▸ EXTRACTED TEXT:

First we need to understand why do we need Optimistic and Pessimistic lock in hibernate.
The first thing to note about hibernate is that, hibernate never changes the default lock system (isolation level) provided by DBMS. This is usually read committed or repeatable read.
Although we have a ways to override the default isolation in hibernate by specifying property hibernate.connection.isolation = 4 in hibernate configuration file. This will only be useful if we have hibernate managing the transaction for your application.
Here
1 - Read Uncommitted isolation
2 - Read Commited isolation
4 - Repeatable read isolation
8 - Serializable isolation
So lets say we have read committed as our isolation level. Read committed allows shared read locks and exclusive write locks. Which means to say, multiple transaction can read data (shared read) the same record, but if we have a transaction that update record, it provide write locks and prevent other threads from reading the same records.
Consider this case in Hibernate. We have 2 threads A and B trying to modify the same record.
Figure :
Thread A and B both tries to read same record. Since there is no read lock to the DBMS for this isolation, both the threads are able to read the record. Since this is a hibernate application, both the threads have their own persistent context and the records is been loaded to its persistent context.
Now assume both this thread modifies the record. Since hibernate has lazy loading feature, the modification remain in the persistent context and the is not flushed until the unit of work complete.
Now assuming the thread A completes the unit of work and all the changes are been flushed to the database. The thread A acquire the write lock and the database records is updated. Tx for A ends and write lock is released. Now when Thread B tries to update the same records, since there is no write lock acquired to the record, it is able to acquire write lock himself and update the record. So the changes made by Thread A may be lost. Hence the need for lock in Hibernate.
The Above problem can be addressed by applying Optimistic Lock.
Enabling versioning in Hibernate (Optimistic Lock)

Page-level text extractions
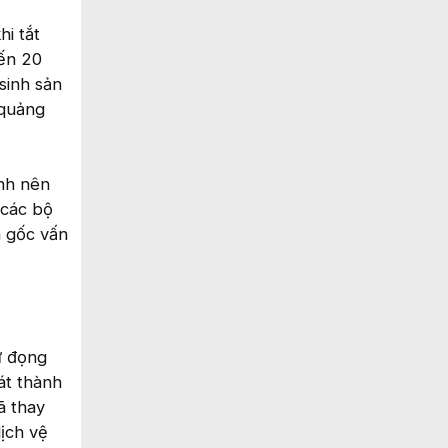
hi tắt
đến 20
sinh sản
 quảng
ình nên
 các bộ
n gốc vấn
ứ đọng
át thành
ã thay
lịch vệ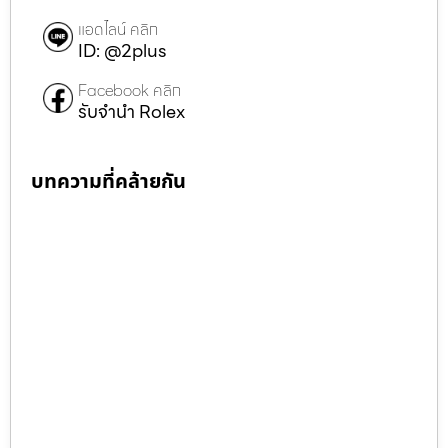
แอดไลน์ คลิก
ID: @2plus
Facebook คลิก
รับจำนำ Rolex
บทความที่คล้ายกัน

▸ WRITTEN TASK: Render this sentence from the text on Hibernate locking in Spanish: "We have 2 threads A and B trying to modify the same record." These records come from a separate source.

▸ TASK RESPONSE: Tenemos 2 hilos, A y B, que intentan modificar el mismo registro.